En réalité, ce n'est pas tant le principe de l'urgence qui est directement en cause mais les risques d'une utilisation abusive qui priverait de toute portée la réforme. A cet égard, les garanties contre les possibilités de dérive sont prévues par le texte lui-même et le rapporteur proposera de les renforcer, comme il nous l'a annoncé lors de mon audition devant la commission.
Je voudrais enfin rappeler que le dialogue social est par nature dynamique et vivant, et que ce projet n'a donc pas la prétention d'être un texte exhaustif.
D'autres questions devront être traitées dans un avenir proche. Je pense évidemment aux sujets soulevés par le rapport du président Hadas-Hebel, à propos desquels le Conseil économique et social vient de rendre un avis.
Cet avis du CES donne des orientations sur les évolutions qui devront intervenir sur les règles existantes en matière de représentativité des organisations syndicales, de validité des accords collectifs, de négociation collective dans les PME et de financement des organisations syndicales. Il constitue une étape importante pour poursuivre la recherche de compromis sur le choix des solutions à mettre en oeuvre.
Si le Gouvernement est conscient que ces questions devront faire l'objet de réformes, il ne paraît cependant pas opportun de les traiter dans le texte qui organise les rapports entre partenaires sociaux et les pouvoirs publics.
Du point de vue de la méthode, il serait paradoxal de mettre dans un texte organisant un nouveau mode de dialogue social entre partenaires sociaux et pouvoirs publics des dispositions qui sont essentielles pour les partenaires sociaux, et qui n'auraient pas été examinés, et discutés, de manière suffisamment approfondie avec eux et avec la commission !
Sur le fond, les propositions du CES ne sont pas simplement techniques et impliquent une transformation profonde du paysage syndical.

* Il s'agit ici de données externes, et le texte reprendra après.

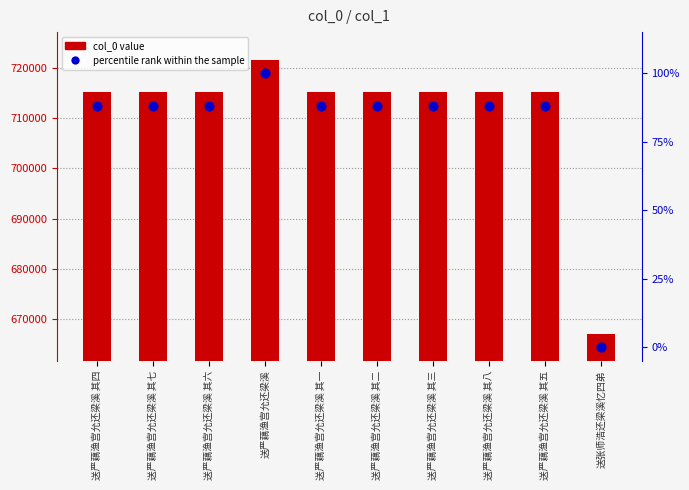

At how many categories does at least one series exceed 137276?

10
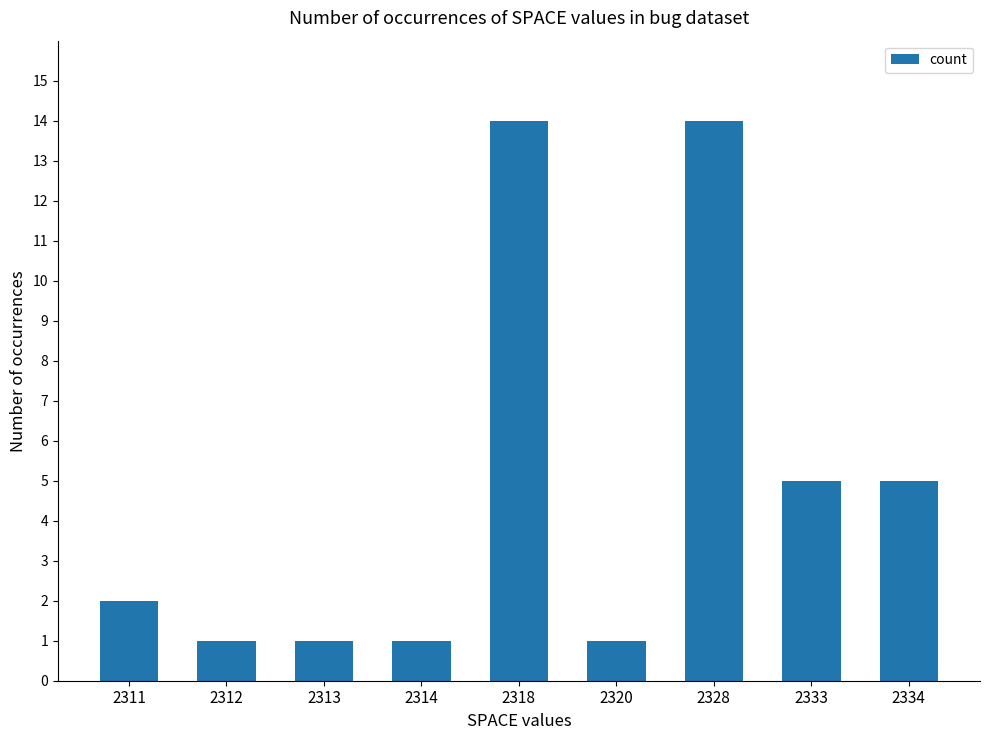

What is the value of the 9th bar from the left?

5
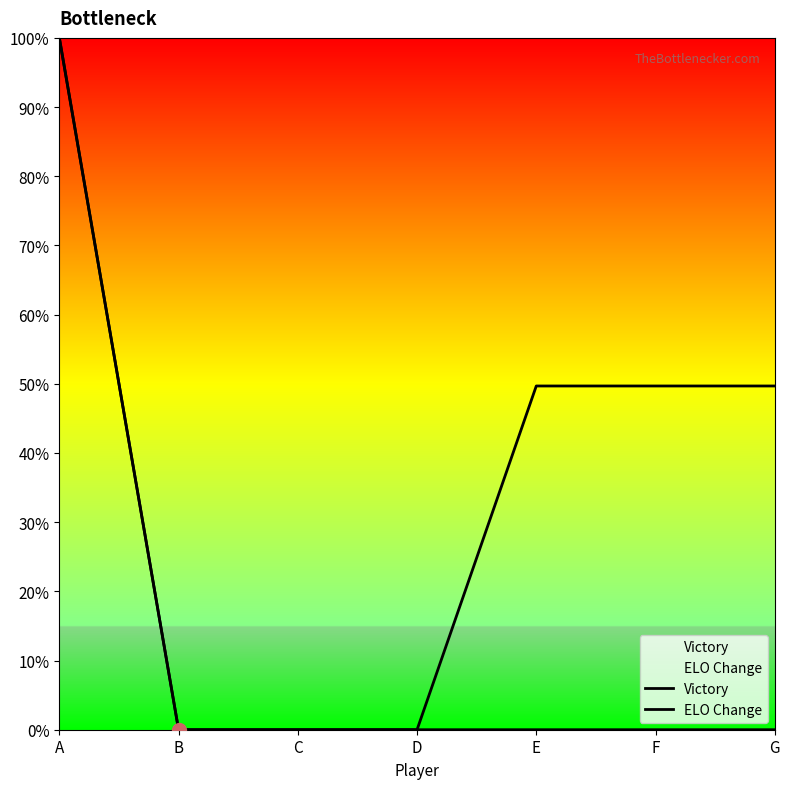

True or false: ELO Change and Victory cross at least once.

False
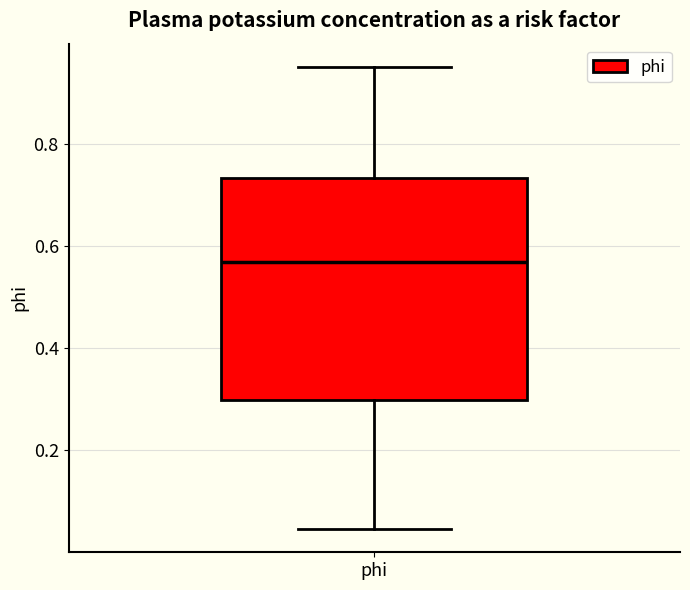

Read this box plot against the y-axis: the position of the median line, the range covered by the box, and the ends of both whiskers. The values are not printed on the chart, so give them approximately, as read against the axis.

median 0.56, box 0.30 to 0.74, whiskers 0.04 to 0.96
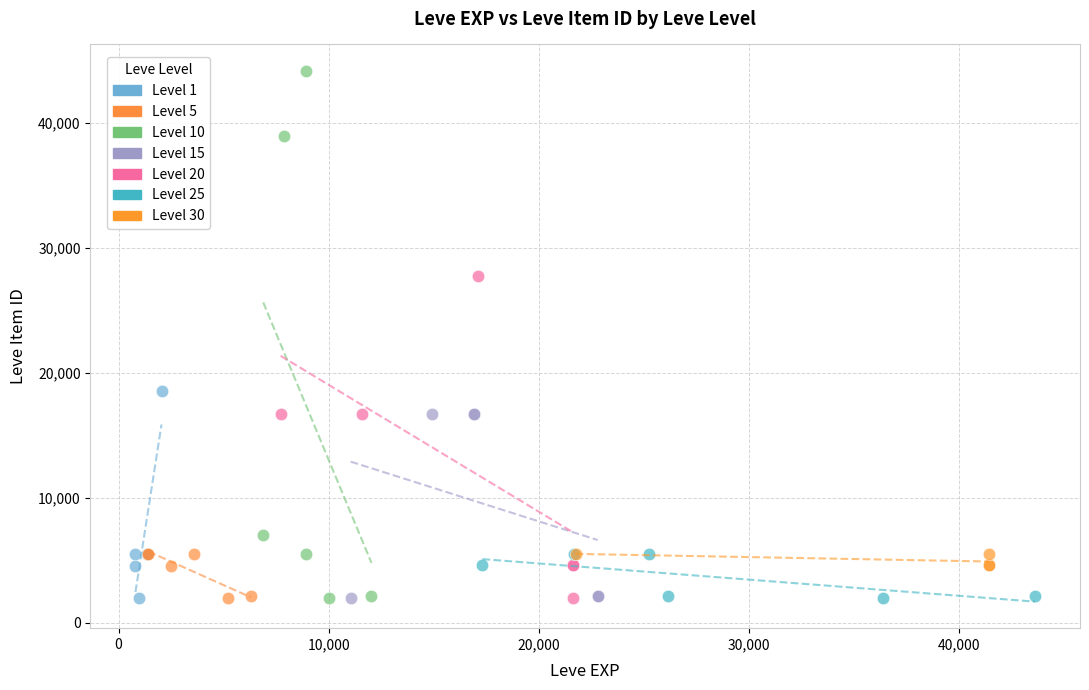

Which series reaches the maximum Y coordinate?

Level 10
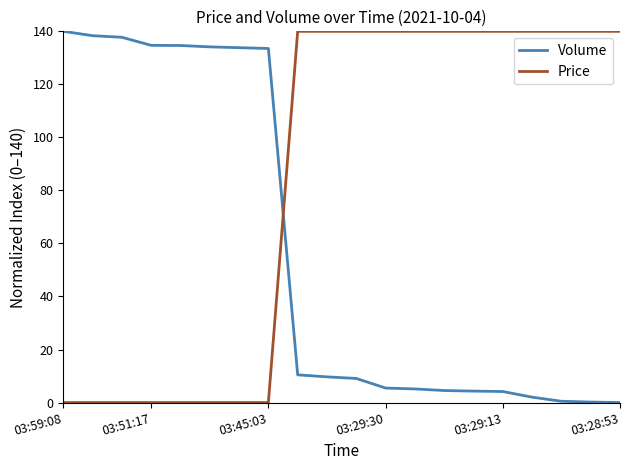

What are all the series names shown in the legend?

Volume, Price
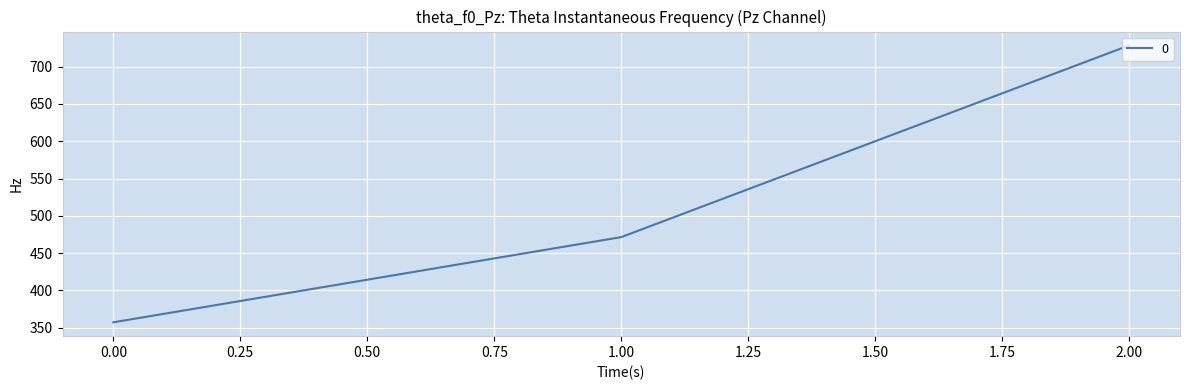

At which label is the value closest to 542?

1.00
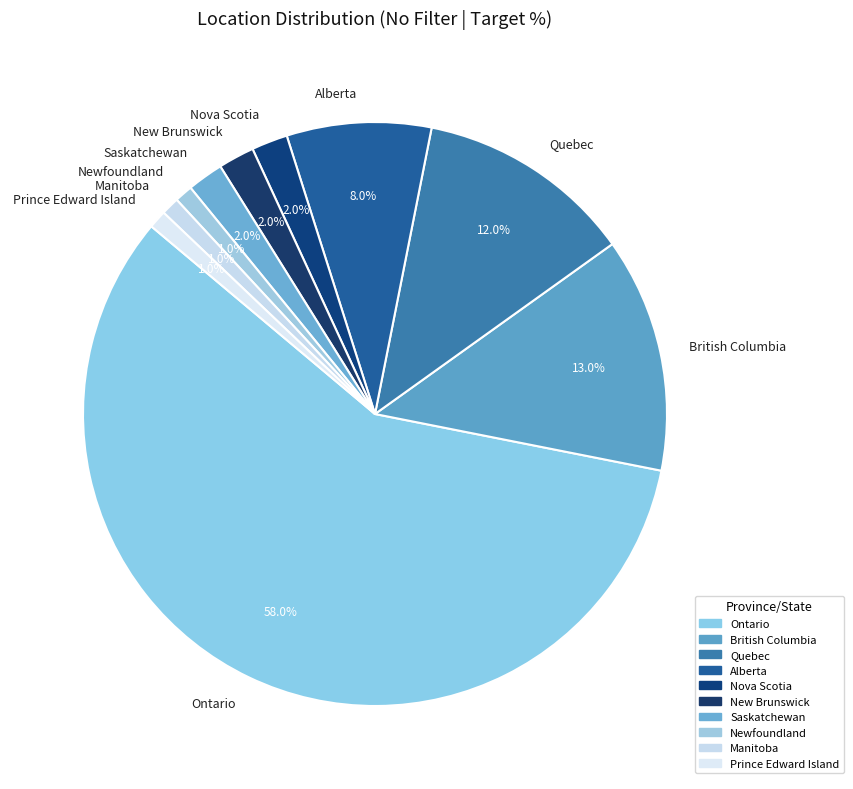

Combined, what portion of the pie is Prince Edward Island and New Brunswick?

3.0%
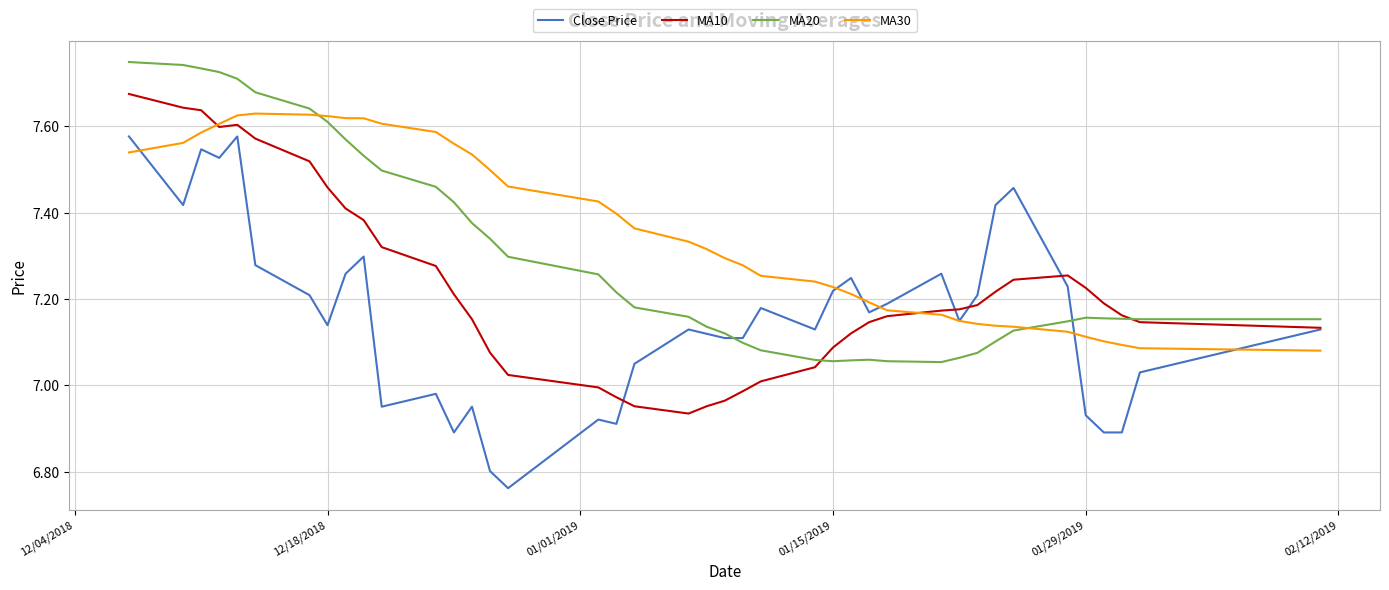

Which series has the largest total across all categories?

MA30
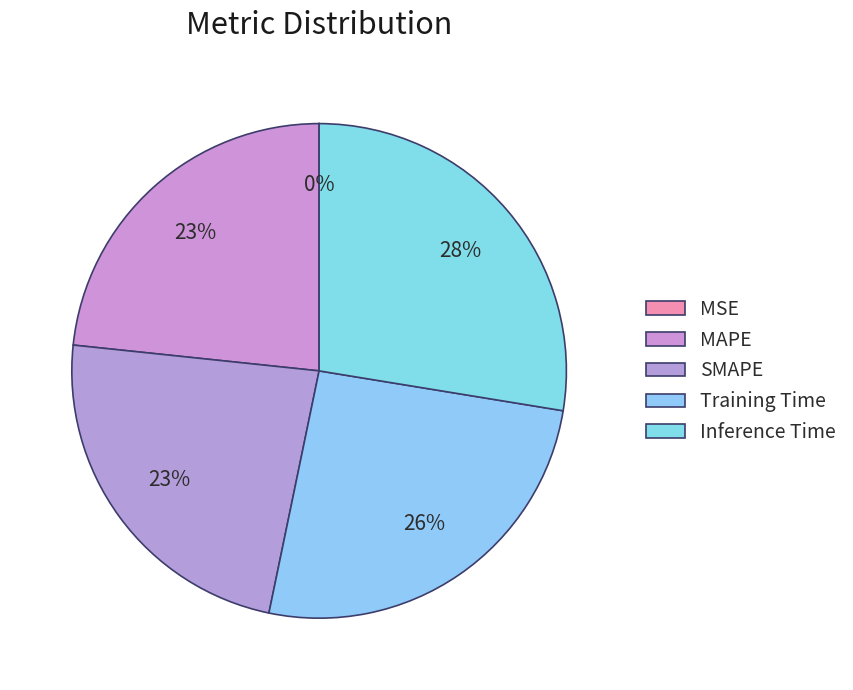

How many slices are in this pie chart?

5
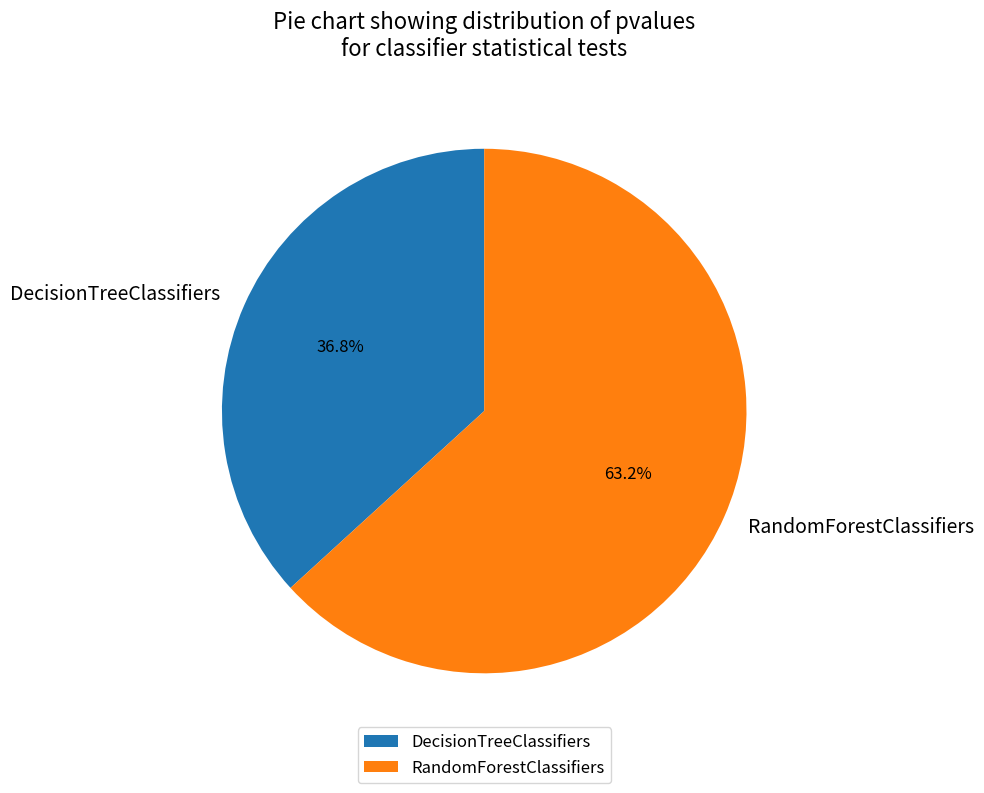

Do RandomForestClassifiers and DecisionTreeClassifiers together represent more than half of the pie?

Yes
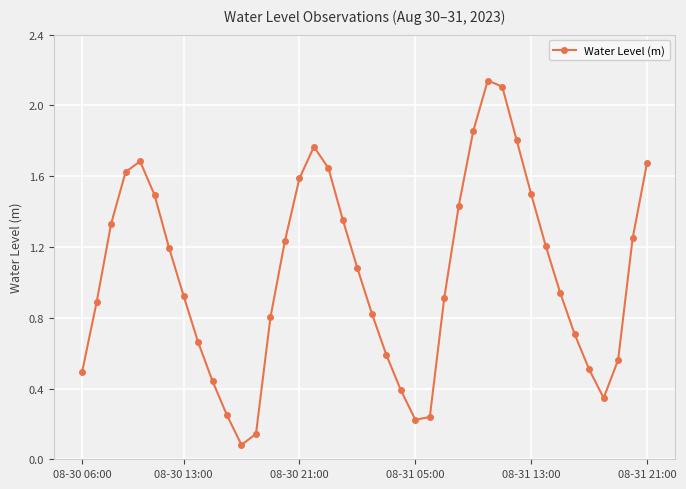

What is the average value?

1.0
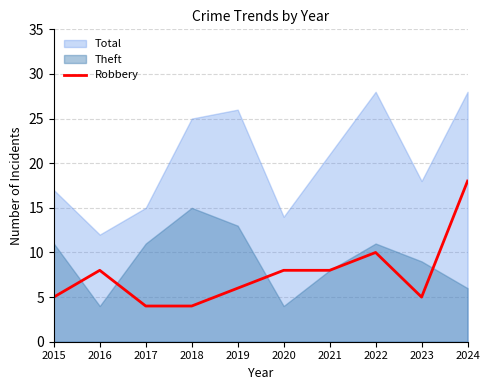

Rank the categories by value from lowest to highest.

2017, 2018, 2015, 2023, 2019, 2016, 2020, 2021, 2022, 2024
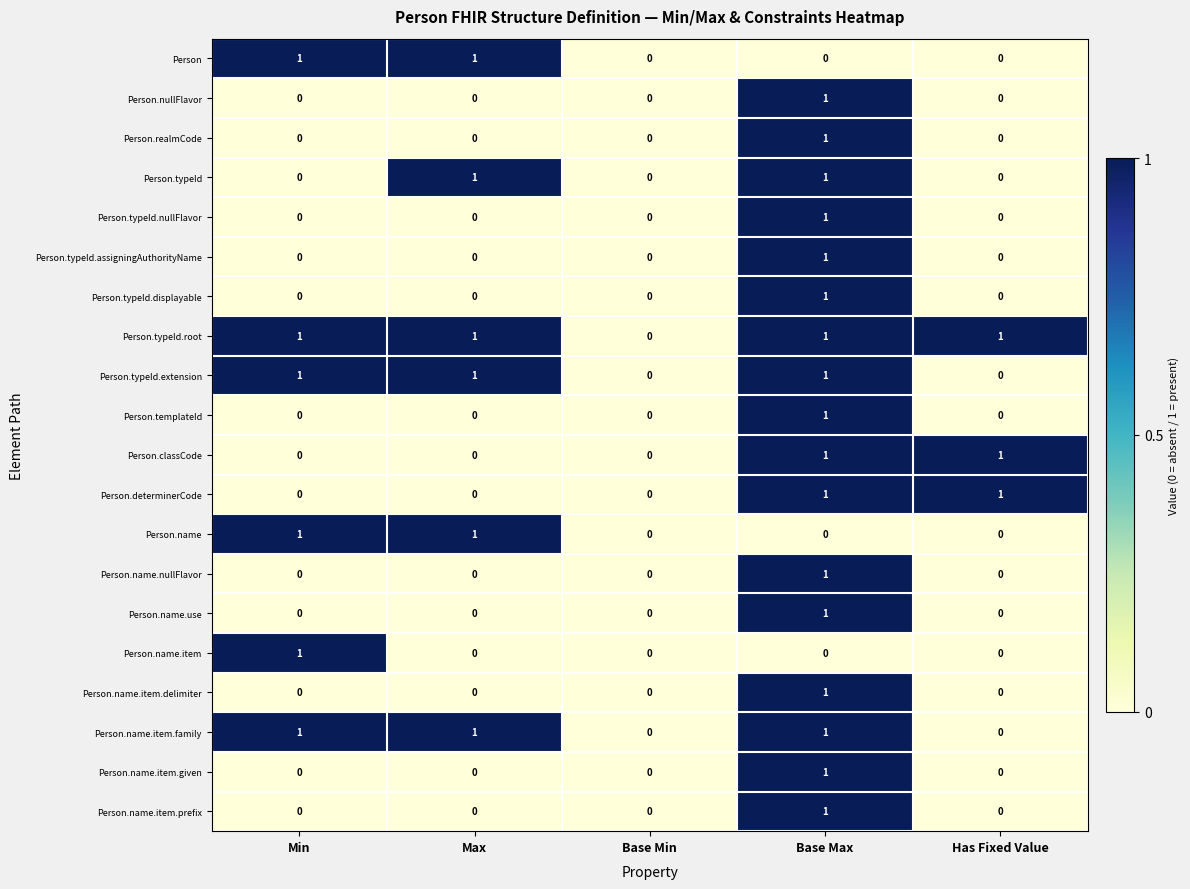

The value of Person.determinerCode at Base Min is -1. True or false?

False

Pour autant, elles se limitent à fixer des orientations qui sont à l'heure actuelle encore générales pour faire, en l'état, l'objet d'une transposition législative.
Il nous semble donc que nous devons procéder par étape.
C'est la raison pour laquelle le Premier ministre a annoncé ce matin, lors de la remise de l'avis du CES, qu'il demandait à Jean Louis Borloo et moi-même de travailler, avec l'ensemble des organisations syndicales et professionnelles, pour permettre de régler les questions qui restent ouvertes.
Le critère de l'élection doit-il être exclusif ou être couplé avec d'autres critères ? Sur quelles élections fonder la représentativité ? Quel seuil faut-il retenir ? Quelle organisation et quel financement ? Ce sont des interrogations majeures, qui doivent être approfondies et sur lesquelles nous devons encore rapprocher les points de vue.
Les réunions de travail que nous lancerons prochainement permettront d'aborder tous ces sujets.
En conclusion, je voudrais insister sur le fait que le projet que nous vous proposons aujourd'hui pose le socle indispensable à la modernisation du dialogue social dans notre pays. Il a été conçu pour être « adaptable » aux réformes futures. Il ne constitue non seulement pas un frein aux prochaines réformes mais va même nous permettre d'être mieux armés pour les aborder.